Boghossian, one of two bioelectronic experts at the EPFL who worked on the five-member project, published the results of this E-coli research Friday in the peer-reviewed scientific journal Joule.  

She noted that the bacteria’s status as ‘the most widely studied microbe’ is part of what makes these findings so significant.

‘E. coli can grow on a wide range of sources, which allowed us to produce electricity in a wide range of environments,’ Boghossian noted, ‘including from waste water.’ 

Boghossian and her team used a process known as extracellular electron transfer (EET) to engineer the bacteria to make them highly efficient electric microbes.

The researchers hope to see their results scale to big municipal-level waste treatment and energy production projects. Above, a common device used to transport human excrement to modern sewage systems

The researchers hope to see their results scale to big municipal-level waste treatment and energy production projects. Above, a common device used to transport human excrement to modern sewage systems

Creating this complete EET pathway within E. coli, a feat which they report has eluded others, resulted in a bacteria that produced three-times the electrical current generation of conventional strategies for bioelectric bacteria.

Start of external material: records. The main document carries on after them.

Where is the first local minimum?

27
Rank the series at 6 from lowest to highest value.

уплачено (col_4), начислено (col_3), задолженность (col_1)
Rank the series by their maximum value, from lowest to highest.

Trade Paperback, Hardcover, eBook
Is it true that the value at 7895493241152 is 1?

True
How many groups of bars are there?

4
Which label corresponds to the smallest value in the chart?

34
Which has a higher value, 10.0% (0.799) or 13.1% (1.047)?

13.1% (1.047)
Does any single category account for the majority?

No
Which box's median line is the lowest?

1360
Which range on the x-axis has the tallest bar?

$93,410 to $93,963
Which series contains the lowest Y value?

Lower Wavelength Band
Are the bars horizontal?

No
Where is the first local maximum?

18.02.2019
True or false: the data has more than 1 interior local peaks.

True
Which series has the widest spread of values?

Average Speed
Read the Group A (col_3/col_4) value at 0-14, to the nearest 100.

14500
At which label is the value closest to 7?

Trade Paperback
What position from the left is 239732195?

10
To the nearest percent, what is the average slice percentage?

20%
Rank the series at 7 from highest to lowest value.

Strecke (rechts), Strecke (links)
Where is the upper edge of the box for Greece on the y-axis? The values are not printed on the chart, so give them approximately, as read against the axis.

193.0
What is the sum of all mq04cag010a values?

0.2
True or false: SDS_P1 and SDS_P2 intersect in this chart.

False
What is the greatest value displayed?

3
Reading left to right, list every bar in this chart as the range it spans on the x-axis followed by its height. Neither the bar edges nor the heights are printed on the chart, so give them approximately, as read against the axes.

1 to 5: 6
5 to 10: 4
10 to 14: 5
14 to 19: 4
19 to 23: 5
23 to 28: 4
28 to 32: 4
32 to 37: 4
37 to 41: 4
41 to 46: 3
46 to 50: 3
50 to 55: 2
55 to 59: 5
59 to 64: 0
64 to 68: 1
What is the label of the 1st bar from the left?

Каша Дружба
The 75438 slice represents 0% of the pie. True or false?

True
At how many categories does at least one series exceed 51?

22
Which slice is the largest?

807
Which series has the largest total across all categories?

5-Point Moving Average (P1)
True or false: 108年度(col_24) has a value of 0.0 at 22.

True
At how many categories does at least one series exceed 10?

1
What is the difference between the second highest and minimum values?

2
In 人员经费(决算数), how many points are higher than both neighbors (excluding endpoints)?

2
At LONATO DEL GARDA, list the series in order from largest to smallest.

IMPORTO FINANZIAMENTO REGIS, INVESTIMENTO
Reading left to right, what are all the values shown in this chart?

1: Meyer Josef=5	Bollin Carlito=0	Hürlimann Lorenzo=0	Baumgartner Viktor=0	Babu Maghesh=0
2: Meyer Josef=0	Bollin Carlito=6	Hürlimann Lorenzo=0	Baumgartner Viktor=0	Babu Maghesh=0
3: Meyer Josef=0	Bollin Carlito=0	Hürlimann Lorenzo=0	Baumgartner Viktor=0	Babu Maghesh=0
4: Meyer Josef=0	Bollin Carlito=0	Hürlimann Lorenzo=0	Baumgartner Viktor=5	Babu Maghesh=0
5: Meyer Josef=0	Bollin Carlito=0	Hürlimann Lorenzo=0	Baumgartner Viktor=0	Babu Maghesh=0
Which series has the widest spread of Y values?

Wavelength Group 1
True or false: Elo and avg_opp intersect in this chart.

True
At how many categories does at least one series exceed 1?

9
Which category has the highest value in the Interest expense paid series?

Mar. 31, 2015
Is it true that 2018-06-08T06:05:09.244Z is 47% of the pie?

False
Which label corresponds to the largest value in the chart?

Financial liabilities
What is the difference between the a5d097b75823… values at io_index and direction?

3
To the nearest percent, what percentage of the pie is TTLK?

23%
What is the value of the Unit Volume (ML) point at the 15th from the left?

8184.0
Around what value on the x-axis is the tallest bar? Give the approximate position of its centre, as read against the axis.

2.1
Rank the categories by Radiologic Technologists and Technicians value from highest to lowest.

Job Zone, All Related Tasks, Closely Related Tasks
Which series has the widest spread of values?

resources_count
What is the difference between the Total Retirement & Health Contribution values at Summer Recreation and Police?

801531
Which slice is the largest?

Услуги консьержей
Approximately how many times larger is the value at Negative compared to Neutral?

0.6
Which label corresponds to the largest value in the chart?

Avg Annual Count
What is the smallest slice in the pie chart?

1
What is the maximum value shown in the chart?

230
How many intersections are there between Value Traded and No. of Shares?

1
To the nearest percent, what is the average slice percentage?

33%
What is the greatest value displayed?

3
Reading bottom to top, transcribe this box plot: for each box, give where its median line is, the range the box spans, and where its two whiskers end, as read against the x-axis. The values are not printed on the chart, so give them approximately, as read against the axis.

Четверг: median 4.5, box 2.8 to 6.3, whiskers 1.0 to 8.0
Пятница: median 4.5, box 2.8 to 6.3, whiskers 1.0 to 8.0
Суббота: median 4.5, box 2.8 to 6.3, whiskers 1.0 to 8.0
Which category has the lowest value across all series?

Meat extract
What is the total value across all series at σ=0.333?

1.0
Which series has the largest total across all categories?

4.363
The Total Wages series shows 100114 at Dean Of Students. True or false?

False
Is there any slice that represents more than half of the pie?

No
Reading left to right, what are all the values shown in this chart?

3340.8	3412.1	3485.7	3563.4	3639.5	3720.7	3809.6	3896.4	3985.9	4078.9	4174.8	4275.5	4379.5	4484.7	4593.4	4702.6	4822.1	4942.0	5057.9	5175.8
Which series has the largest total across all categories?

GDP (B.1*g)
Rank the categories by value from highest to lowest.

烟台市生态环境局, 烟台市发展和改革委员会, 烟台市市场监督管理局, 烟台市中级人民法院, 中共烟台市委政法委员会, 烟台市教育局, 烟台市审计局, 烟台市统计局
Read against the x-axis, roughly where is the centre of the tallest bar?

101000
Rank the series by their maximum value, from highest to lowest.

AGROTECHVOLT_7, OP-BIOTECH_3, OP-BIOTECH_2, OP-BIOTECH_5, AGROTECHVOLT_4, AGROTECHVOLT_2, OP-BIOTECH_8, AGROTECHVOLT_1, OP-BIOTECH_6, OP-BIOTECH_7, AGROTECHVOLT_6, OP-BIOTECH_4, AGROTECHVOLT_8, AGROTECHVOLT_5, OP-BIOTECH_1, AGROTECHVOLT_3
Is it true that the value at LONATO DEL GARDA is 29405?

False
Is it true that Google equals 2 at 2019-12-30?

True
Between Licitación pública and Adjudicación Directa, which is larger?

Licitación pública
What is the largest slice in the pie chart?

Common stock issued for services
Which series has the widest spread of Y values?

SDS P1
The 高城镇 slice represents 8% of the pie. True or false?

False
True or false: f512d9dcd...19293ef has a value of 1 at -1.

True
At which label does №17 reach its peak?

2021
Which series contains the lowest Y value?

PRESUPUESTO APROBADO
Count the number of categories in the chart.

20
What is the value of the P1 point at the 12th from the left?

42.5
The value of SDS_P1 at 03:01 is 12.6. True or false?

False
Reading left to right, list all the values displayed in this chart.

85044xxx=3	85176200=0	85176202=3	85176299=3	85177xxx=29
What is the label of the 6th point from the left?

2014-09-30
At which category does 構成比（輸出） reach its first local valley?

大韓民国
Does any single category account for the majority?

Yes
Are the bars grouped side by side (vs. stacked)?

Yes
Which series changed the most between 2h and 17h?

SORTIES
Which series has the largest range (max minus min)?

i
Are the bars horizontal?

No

The group managed this trick by integrating components from a type of bacterium famous for generating electricity, Shewanella oneidensis MR-1, with their E-coli.

The result was a microbe with an electrical pathway spanning both the inner and outer membranes of each single-celled organisms, expanding their electrical output. 

‘We have set a new record compared to the previous state-of-the-art, which relied only on a partial pathway,’ the study’s lead author Mohammed Mouhib, a doctoral assistant, said. 

Unlike previous efforts to bioengineer such bacteria, the new E. coli strain proved capable of producing electricity while metabolizing a variety of organic substrates.

When the team at EPFL tested their new microbe in beer brewery wastewater — from Les Brasseurs, a local brewery in Lausanne — the electric microbes thrived where strains before it had failed.

‘The exotic electric microbes weren’t even able to survive, whereas our bioengineered electric bacteria were able to flourish exponentially by feeding off this waste,’ according to Boghossian.

They hope to see their results scale up to big municipal-level waste treatment and energy production projects.

‘Instead of putting energy into the system to process organic waste,’ Boghossian said, ‘we are producing electricity while processing organic waste at the same time, hitting two birds with one stone.’ 

The EPFL team said the implications of their study extend beyond waste treatment.

They believe that the engineered E-coli could help power microbial fuel cells and operate special bio-sensors.

‘Our work is quite timely, as engineered bioelectric microbes are pushing the boundaries in more and more real-world applications,’ Mouhib said.

He expressed hope that progress in this field might become more regular. 

‘With all the current research efforts in the field, we are excited about the future of bioelectric bacteria,’ Mouhib said, ‘and can’t wait for us and others to push this technology into new scales.’